[Start of ROWS]
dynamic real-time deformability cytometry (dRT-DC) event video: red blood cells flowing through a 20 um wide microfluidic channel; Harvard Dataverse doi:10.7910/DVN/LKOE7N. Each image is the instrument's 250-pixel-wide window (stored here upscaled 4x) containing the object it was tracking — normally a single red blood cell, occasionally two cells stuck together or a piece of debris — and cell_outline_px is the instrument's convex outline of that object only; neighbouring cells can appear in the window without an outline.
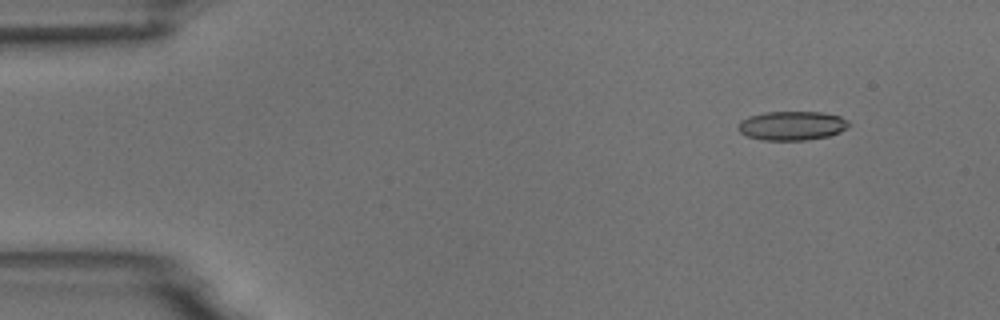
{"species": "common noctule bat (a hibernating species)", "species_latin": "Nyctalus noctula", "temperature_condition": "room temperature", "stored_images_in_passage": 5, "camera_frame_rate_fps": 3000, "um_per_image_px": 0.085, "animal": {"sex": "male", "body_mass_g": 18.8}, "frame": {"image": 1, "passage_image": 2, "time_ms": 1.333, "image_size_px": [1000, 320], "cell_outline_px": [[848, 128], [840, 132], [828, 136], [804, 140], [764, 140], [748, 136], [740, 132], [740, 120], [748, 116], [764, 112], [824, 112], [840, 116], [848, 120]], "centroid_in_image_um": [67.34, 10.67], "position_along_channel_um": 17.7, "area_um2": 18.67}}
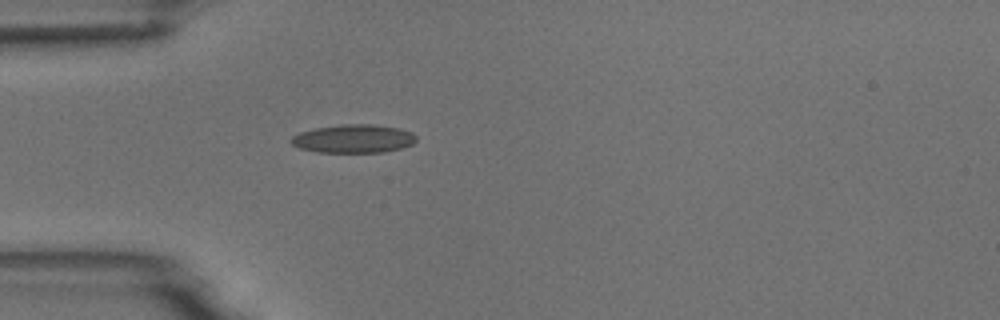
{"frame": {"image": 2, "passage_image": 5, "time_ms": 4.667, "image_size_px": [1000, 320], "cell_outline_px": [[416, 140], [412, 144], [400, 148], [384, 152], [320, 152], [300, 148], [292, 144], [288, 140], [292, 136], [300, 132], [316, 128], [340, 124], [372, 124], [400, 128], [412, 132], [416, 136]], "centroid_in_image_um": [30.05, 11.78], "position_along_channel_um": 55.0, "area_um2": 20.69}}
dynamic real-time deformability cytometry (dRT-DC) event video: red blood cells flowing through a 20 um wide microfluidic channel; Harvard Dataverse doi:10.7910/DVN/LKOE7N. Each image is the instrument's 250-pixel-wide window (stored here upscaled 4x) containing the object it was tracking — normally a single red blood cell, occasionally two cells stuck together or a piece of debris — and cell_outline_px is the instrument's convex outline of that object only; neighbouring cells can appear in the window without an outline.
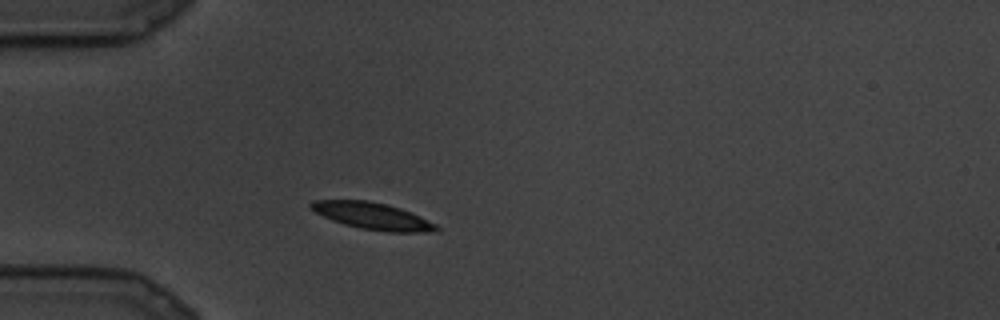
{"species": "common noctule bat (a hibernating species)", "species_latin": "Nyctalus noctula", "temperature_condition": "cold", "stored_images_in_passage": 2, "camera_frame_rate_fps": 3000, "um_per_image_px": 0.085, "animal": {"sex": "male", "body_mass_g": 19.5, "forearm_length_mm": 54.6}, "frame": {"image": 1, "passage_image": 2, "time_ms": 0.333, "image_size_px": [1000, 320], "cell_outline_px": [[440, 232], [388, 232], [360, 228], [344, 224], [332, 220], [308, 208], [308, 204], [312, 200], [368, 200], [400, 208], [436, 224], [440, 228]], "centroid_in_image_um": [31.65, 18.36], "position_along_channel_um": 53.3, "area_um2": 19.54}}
[End of ROWS]
## WHAT THIS TASK INVOLVES
Transcribe the records above exactly, leaving out every picture.

## SOLUTION BELOW
dynamic real-time deformability cytometry (dRT-DC) event video: red blood cells flowing through a 20 um wide microfluidic channel; Harvard Dataverse doi:10.7910/DVN/LKOE7N. Each image is the instrument's 250-pixel-wide window (stored here upscaled 4x) containing the object it was tracking — normally a single red blood cell, occasionally two cells stuck together or a piece of debris — and cell_outline_px is the instrument's convex outline of that object only; neighbouring cells can appear in the window without an outline.
{"species": "common noctule bat (a hibernating species)", "species_latin": "Nyctalus noctula", "temperature_condition": "room temperature", "stored_images_in_passage": 5, "camera_frame_rate_fps": 3000, "um_per_image_px": 0.085, "animal": {"sex": "male", "body_mass_g": 18.8}, "frame": {"image": 1, "passage_image": 2, "time_ms": 1.333, "image_size_px": [1000, 320], "cell_outline_px": [[848, 128], [840, 132], [828, 136], [804, 140], [764, 140], [748, 136], [740, 132], [740, 120], [748, 116], [764, 112], [824, 112], [840, 116], [848, 120]], "centroid_in_image_um": [67.34, 10.67], "position_along_channel_um": 17.7, "area_um2": 18.67}}
{"frame": {"image": 2, "passage_image": 5, "time_ms": 4.667, "image_size_px": [1000, 320], "cell_outline_px": [[416, 140], [412, 144], [400, 148], [384, 152], [320, 152], [300, 148], [292, 144], [288, 140], [292, 136], [300, 132], [316, 128], [340, 124], [372, 124], [400, 128], [412, 132], [416, 136]], "centroid_in_image_um": [30.05, 11.78], "position_along_channel_um": 55.0, "area_um2": 20.69}}
dynamic real-time deformability cytometry (dRT-DC) event video: red blood cells flowing through a 20 um wide microfluidic channel; Harvard Dataverse doi:10.7910/DVN/LKOE7N. Each image is the instrument's 250-pixel-wide window (stored here upscaled 4x) containing the object it was tracking — normally a single red blood cell, occasionally two cells stuck together or a piece of debris — and cell_outline_px is the instrument's convex outline of that object only; neighbouring cells can appear in the window without an outline.
{"species": "common noctule bat (a hibernating species)", "species_latin": "Nyctalus noctula", "temperature_condition": "cold", "stored_images_in_passage": 2, "camera_frame_rate_fps": 3000, "um_per_image_px": 0.085, "animal": {"sex": "male", "body_mass_g": 19.5, "forearm_length_mm": 54.6}, "frame": {"image": 1, "passage_image": 2, "time_ms": 0.333, "image_size_px": [1000, 320], "cell_outline_px": [[440, 232], [388, 232], [360, 228], [344, 224], [332, 220], [308, 208], [308, 204], [312, 200], [368, 200], [400, 208], [436, 224], [440, 228]], "centroid_in_image_um": [31.65, 18.36], "position_along_channel_um": 53.3, "area_um2": 19.54}}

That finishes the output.